Work to be completed: Some lines hold the string "changes". Copy all of them from the material that follows.
━━━
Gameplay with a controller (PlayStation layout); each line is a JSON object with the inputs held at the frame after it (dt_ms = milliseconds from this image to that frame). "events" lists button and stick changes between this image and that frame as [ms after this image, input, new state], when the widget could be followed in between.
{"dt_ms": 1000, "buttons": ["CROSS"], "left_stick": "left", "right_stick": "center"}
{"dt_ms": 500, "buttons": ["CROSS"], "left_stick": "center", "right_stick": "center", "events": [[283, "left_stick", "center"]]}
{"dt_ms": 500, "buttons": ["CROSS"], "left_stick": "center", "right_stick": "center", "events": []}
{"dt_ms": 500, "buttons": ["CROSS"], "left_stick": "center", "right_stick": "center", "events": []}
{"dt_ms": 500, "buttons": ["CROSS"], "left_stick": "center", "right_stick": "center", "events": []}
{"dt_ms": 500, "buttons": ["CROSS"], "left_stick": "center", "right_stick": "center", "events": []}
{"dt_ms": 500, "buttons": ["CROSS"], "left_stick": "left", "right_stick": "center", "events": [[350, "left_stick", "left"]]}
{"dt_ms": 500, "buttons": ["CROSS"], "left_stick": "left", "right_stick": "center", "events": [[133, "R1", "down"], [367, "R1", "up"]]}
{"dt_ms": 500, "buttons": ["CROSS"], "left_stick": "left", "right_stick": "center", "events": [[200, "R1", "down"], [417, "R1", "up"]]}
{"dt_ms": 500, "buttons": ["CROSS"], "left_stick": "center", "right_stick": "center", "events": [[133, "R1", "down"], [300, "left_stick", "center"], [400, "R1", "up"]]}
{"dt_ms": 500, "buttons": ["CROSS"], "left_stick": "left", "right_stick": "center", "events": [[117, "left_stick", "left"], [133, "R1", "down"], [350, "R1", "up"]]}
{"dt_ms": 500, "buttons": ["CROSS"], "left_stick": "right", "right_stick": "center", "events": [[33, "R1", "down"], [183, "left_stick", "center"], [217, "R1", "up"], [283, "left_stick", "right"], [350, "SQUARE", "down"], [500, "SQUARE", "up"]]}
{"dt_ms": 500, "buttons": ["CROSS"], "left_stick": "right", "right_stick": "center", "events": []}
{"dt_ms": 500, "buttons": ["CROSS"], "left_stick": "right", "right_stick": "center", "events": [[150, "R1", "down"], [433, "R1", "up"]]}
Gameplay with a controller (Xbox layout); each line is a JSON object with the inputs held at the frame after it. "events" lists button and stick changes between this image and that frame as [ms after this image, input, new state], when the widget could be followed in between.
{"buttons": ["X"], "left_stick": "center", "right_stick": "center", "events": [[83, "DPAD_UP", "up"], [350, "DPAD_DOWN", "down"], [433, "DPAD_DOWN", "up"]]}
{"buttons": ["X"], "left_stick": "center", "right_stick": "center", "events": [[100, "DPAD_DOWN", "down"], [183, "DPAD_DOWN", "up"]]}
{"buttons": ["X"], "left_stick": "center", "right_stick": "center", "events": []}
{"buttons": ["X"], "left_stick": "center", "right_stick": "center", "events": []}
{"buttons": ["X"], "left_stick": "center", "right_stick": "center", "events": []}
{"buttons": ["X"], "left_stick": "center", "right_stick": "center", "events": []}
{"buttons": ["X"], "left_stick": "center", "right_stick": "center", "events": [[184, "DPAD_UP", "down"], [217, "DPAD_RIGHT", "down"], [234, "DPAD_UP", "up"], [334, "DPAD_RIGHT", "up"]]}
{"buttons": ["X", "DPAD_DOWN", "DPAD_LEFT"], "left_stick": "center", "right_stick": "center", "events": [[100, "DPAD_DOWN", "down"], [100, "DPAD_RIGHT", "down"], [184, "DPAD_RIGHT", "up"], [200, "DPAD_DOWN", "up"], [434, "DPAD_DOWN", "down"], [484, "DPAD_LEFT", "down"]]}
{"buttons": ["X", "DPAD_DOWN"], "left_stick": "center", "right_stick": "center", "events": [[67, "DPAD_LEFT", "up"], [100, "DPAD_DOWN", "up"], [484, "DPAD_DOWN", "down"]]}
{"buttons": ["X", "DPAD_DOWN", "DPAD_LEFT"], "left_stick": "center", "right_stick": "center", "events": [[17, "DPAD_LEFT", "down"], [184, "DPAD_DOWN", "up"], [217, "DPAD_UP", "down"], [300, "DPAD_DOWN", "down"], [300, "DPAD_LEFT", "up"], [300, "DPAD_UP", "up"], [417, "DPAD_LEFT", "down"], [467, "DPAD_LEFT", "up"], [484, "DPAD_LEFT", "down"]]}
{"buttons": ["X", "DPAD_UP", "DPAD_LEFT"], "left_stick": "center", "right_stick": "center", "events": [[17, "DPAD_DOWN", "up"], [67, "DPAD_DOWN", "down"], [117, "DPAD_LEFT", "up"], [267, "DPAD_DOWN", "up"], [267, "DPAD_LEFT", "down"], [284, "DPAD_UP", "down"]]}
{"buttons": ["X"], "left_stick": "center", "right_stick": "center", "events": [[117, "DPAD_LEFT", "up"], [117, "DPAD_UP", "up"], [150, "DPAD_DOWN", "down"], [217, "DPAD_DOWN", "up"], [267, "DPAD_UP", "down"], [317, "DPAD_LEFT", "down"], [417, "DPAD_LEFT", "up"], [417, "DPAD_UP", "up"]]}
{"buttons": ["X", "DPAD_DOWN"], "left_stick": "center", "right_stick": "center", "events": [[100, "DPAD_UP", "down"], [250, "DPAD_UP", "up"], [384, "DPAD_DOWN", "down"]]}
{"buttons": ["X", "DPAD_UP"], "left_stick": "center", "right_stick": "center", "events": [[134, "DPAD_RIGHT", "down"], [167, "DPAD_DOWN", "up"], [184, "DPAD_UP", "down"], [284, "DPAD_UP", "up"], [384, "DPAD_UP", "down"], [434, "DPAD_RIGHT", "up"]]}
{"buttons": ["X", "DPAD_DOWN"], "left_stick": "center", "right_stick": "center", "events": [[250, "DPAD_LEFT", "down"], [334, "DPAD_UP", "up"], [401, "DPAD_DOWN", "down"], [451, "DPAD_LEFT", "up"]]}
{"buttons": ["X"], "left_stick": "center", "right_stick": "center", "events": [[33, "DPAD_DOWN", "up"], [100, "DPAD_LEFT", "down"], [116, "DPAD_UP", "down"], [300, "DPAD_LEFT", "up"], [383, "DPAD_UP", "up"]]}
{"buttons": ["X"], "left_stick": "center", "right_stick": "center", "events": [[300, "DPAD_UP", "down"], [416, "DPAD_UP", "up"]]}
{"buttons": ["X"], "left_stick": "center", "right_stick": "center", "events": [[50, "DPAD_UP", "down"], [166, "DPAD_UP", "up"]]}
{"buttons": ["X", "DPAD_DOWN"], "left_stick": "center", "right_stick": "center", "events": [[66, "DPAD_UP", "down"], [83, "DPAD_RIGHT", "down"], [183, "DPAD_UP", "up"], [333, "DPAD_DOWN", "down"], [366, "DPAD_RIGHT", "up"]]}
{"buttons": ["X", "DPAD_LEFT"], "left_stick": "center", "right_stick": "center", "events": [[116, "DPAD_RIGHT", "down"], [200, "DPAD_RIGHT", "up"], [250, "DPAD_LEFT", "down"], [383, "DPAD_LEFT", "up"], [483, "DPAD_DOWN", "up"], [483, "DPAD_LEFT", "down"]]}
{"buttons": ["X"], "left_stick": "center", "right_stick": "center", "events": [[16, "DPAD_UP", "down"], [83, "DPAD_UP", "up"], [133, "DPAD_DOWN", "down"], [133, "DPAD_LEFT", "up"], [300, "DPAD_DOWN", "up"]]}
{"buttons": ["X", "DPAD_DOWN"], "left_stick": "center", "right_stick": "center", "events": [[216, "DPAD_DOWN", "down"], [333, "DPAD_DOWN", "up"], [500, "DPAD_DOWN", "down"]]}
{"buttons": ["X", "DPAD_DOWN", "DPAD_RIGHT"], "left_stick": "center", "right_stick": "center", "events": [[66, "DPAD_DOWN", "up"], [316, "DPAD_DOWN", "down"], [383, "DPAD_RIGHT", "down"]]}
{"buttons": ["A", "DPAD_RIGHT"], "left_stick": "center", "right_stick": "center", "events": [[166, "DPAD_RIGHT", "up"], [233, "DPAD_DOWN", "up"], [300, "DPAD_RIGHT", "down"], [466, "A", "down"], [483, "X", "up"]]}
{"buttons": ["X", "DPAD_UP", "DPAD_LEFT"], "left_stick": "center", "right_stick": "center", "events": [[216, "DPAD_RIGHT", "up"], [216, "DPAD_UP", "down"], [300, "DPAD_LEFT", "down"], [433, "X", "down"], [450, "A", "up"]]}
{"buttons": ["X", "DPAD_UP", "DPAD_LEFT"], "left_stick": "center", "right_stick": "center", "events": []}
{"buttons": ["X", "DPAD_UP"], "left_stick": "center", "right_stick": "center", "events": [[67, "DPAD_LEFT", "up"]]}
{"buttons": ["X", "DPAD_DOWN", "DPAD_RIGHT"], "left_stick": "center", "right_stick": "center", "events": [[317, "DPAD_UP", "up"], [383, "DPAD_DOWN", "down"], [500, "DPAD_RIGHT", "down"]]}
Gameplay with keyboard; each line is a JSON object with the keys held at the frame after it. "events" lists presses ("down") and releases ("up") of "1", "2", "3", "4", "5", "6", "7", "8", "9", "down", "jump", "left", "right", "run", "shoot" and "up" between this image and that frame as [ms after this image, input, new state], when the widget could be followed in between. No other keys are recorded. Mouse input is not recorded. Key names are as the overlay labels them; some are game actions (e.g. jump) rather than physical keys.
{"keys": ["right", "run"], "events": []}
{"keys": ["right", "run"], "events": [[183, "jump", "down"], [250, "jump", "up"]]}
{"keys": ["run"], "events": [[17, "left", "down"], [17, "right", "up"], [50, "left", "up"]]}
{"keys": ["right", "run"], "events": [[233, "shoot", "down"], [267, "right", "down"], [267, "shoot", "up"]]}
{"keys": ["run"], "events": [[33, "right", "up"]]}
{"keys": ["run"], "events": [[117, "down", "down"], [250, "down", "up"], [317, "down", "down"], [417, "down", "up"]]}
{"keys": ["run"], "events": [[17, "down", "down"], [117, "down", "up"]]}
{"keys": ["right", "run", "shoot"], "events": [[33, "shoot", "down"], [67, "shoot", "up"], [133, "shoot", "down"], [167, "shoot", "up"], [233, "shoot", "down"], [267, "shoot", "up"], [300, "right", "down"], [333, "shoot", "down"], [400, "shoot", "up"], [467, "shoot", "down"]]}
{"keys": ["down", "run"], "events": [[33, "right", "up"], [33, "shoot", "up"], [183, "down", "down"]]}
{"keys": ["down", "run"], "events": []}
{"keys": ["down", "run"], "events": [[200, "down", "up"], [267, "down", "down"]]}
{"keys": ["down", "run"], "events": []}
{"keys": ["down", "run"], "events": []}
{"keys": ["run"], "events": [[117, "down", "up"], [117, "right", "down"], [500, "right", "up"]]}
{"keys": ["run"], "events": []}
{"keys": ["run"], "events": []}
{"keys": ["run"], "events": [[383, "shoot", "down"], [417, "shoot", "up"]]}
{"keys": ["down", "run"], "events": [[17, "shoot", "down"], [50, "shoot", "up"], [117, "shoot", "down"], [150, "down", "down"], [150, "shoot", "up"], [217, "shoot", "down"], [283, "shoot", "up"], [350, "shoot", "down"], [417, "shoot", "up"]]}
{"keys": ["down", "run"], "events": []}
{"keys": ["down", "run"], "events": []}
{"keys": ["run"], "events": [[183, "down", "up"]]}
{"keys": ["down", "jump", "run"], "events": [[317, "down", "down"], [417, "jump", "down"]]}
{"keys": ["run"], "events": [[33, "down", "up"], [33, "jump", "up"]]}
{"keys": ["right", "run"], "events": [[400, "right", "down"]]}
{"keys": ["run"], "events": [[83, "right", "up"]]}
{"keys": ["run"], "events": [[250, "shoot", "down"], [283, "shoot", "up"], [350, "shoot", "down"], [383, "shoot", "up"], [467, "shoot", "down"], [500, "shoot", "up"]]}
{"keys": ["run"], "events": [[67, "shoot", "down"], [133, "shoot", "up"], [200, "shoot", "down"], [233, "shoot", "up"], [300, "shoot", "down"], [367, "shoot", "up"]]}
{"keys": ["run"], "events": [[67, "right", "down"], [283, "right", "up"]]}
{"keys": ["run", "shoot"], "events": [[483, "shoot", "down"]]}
━━━
Solution for this task:
Gameplay with a controller (PlayStation layout); each line is a JSON object with the inputs held at the frame after it (dt_ms = milliseconds from this image to that frame). "events" lists button and stick changes between this image and that frame as [ms after this image, input, new state], when the widget could be followed in between.
Gameplay with a controller (Xbox layout); each line is a JSON object with the inputs held at the frame after it. "events" lists button and stick changes between this image and that frame as [ms after this image, input, new state], when the widget could be followed in between.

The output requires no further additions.